In response, several diagnostic approaches using rapid IA screening have been developed, including the Lausanne algorithm, which uses a Bayesian combination of pretest probability and sequential rapid IA7,8; the Hamilton algorithm, based on simultaneous rapid IA without considering the clinical context9; and the TORADI-HIT algorithm, a machine-learning model incorporating single rapid IA with clinical and laboratory features.10 In this present study, Steinauer et al prospectively validated the current Lausanne algorithm, combining 4-T score followed by sequential CLIA and LIA in a cohort of nearly 1200 adult cases of suspected HIT in Switzerland and compared its performance to the existing Hamilton and TORADI-HIT algorithms. Remarkably, this validation study of the Lausanne algorithm confirmed high sensitivity and specificity ≥96% for HIT, with no false-negative predictions and a low rate of undetermined cases (<3%). This sequential Bayesian approach also outperformed the Hamilton and TORADI-HIT algorithms, which both suffered from higher rates of false-negative results, risking missed diagnoses with potentially fatal consequences in the clinical setting.

Potential limitations of this tandem IA approach include the cost and limited reagent stability, requiring continuous quality control. The importance of continuous monitoring of reagent stability cannot be overlooked, as the authors noted that they were able to perform fewer than 10 analyses for each LIA reagent kit before control values were no longer acceptable, considerably less than the >20 analyses per kit provided by the manufacturer. This potentially limits widespread adoption and implementation of this approach due to cost and quality variables, especially in nonspecialized laboratories with lower numbers of analyses and longer reagent storage times. However, due to limited stability of LIA agents, the authors suggest that a CLIA first, LIA second approach should be preferred, noting that the first IA result of the algorithm reached a conclusion in most cases, only requiring the second rapid IA in <20% of cases.

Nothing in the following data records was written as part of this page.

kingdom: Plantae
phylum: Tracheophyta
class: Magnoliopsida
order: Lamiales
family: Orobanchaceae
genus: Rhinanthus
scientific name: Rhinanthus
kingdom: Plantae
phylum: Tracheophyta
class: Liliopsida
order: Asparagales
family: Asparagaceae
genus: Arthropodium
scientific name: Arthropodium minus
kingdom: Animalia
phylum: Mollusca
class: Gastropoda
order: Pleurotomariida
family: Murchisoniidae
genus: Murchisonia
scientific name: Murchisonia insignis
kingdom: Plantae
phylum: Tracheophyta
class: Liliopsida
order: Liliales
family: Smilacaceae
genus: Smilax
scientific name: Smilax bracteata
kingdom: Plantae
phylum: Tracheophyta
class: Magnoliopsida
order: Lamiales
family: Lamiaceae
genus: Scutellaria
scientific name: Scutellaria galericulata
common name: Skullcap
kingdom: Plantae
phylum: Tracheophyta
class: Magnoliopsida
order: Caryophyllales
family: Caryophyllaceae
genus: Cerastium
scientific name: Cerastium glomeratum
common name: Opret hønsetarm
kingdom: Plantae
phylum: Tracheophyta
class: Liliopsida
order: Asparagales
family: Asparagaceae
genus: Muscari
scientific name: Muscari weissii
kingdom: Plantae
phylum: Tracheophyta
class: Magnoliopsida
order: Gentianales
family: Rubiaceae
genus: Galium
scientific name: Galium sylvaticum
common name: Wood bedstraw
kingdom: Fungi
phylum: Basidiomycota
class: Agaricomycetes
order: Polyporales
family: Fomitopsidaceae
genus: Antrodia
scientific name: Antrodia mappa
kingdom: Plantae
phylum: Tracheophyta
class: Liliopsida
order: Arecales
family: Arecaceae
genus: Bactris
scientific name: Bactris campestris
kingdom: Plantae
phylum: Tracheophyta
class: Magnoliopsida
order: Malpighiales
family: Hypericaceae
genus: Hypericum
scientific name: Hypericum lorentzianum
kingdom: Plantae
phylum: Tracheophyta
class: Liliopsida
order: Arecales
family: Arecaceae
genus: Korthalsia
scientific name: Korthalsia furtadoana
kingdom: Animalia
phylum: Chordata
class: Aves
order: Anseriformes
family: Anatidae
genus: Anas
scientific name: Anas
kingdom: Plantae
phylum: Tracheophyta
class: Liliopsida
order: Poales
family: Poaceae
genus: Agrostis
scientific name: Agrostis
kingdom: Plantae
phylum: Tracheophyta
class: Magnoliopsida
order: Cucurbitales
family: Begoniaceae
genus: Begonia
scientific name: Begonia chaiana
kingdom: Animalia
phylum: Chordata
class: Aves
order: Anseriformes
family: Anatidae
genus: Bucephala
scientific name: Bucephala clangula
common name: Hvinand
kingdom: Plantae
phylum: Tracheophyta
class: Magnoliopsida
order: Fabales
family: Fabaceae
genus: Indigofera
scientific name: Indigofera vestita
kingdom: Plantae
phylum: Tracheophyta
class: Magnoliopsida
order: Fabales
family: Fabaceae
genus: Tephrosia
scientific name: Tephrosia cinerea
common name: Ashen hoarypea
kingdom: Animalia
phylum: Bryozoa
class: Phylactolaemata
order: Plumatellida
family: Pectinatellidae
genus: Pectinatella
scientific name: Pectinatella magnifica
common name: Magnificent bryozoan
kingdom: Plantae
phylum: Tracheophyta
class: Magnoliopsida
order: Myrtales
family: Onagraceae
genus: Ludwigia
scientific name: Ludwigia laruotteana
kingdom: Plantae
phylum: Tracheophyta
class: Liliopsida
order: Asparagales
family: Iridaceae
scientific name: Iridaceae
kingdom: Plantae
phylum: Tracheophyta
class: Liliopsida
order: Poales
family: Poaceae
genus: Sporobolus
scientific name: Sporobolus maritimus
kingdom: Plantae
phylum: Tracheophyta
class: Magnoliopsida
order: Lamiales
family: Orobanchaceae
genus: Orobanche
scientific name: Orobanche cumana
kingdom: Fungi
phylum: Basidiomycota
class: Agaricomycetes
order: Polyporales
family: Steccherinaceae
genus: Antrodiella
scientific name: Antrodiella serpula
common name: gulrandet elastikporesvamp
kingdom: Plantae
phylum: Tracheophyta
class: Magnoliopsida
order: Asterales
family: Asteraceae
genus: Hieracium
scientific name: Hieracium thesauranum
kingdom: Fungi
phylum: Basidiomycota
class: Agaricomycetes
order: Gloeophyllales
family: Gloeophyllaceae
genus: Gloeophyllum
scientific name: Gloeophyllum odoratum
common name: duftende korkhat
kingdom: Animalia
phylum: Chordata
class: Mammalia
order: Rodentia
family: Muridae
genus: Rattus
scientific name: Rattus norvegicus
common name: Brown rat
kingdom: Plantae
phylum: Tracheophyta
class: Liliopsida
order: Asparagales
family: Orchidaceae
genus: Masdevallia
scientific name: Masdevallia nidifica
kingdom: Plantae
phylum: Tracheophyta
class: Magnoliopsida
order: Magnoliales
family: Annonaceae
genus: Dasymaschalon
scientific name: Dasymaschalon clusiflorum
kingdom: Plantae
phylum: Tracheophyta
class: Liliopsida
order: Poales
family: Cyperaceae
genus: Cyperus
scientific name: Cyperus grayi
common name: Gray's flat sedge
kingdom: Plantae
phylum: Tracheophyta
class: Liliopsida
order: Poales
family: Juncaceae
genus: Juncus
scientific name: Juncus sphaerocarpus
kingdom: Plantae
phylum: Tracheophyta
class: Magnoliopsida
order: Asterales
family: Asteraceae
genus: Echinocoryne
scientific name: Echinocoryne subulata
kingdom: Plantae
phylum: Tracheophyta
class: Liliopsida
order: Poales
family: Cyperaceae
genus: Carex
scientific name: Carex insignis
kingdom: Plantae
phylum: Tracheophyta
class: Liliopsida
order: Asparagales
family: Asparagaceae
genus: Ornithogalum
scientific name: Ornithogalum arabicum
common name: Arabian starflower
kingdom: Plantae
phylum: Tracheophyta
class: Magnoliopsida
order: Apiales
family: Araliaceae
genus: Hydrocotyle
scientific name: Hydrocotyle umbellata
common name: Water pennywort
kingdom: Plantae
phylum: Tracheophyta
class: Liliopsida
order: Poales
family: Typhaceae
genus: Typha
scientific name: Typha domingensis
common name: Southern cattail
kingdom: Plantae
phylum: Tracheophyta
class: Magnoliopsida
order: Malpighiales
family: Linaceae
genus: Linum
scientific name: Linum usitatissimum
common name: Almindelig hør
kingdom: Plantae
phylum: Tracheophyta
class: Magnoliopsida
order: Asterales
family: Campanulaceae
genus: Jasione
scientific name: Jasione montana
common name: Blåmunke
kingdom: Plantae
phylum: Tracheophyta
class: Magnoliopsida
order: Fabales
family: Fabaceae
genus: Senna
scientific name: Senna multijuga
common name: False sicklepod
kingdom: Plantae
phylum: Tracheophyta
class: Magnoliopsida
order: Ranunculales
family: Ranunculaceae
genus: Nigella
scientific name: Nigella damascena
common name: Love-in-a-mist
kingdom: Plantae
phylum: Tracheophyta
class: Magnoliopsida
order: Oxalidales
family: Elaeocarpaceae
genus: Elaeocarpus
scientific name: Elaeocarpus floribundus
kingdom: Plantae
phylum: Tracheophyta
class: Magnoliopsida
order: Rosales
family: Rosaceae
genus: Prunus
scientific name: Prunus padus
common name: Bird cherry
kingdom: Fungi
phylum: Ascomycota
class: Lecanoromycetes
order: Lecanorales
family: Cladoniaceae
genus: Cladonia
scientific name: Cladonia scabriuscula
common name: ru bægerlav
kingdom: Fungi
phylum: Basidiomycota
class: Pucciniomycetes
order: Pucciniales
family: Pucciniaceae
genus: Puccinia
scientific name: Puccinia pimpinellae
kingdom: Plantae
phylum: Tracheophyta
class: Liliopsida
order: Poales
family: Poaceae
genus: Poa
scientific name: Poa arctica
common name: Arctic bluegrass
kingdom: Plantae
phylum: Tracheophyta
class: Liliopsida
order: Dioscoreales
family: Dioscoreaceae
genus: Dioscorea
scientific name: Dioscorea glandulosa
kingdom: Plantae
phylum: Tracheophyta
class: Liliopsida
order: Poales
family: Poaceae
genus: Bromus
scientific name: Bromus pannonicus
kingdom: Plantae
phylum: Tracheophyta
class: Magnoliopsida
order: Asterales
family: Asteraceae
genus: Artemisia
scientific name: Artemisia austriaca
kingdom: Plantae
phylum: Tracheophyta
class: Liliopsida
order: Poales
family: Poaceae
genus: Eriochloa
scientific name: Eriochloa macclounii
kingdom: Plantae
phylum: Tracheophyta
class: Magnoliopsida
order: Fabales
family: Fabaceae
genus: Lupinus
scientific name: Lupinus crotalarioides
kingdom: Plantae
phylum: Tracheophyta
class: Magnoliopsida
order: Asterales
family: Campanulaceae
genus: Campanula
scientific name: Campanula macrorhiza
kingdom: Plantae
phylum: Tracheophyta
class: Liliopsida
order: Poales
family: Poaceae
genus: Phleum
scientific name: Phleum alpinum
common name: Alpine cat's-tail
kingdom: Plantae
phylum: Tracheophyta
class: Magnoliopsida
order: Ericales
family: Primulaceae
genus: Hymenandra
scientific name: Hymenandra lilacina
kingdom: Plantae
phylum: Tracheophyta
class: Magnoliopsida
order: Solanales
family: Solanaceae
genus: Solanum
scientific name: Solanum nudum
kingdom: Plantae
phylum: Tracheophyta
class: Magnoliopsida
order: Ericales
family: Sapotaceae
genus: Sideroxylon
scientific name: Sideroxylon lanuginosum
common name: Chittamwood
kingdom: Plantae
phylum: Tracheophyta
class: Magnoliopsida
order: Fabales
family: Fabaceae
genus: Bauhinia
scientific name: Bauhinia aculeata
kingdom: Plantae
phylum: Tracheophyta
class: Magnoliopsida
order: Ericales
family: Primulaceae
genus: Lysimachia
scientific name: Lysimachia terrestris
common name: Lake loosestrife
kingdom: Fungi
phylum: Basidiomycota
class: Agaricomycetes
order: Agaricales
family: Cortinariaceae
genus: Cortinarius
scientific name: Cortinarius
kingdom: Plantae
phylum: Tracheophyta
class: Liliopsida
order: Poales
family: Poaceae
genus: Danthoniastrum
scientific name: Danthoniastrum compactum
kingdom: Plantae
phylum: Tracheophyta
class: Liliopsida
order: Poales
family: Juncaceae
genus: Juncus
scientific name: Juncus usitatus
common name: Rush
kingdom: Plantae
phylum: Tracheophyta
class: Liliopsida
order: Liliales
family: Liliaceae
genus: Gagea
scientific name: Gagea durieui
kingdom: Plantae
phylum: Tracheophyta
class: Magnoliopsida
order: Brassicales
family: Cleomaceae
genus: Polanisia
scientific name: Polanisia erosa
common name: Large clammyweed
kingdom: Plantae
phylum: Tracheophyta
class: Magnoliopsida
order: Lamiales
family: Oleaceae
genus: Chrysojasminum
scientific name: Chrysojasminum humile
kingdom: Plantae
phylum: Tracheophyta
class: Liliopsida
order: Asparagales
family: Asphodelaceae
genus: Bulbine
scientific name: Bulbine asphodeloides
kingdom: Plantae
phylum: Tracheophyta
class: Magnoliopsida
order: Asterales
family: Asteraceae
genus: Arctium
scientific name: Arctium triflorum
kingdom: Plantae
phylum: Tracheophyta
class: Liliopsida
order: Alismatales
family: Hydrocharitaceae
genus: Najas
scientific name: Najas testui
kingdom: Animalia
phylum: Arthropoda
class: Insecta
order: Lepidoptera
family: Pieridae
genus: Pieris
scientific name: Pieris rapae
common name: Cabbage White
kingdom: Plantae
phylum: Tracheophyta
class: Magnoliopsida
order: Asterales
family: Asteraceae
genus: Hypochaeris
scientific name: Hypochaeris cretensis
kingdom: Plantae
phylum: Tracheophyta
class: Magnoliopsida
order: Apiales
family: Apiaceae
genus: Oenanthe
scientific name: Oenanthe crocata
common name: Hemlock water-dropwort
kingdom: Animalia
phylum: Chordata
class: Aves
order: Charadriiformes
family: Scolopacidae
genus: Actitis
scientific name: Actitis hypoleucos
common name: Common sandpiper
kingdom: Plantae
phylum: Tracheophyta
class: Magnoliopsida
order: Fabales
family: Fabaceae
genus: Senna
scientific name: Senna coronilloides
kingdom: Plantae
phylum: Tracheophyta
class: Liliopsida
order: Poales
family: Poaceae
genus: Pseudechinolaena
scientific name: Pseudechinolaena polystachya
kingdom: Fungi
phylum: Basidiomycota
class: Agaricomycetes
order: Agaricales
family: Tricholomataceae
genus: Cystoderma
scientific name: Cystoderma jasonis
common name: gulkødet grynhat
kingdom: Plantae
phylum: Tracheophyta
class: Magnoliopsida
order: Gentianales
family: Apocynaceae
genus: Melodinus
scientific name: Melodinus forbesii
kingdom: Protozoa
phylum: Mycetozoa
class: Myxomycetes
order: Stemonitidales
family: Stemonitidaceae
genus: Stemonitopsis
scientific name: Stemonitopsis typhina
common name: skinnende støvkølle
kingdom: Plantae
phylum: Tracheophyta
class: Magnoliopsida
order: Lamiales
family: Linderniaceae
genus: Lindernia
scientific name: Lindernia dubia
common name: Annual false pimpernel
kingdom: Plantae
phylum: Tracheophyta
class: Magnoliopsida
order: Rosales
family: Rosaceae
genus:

Taken together, the results of Steinauer et al reflect a potential paradigm shift of HIT diagnosis, validating an algorithm in a real-life setting that encompasses high prediction and rapid results in <1 hour, while limiting false-negative results. Although external, prospective validation is required to confirm reproducibility and generalizability, this approach could offer both rapid and accurate results with direct implications to improve patient care. Precision under pressure can thus be achieved to improve evidence-based clinical decision-making in patients with suspected HIT.

Conflict-of-interest disclosure: The authors declare no competing financial interests.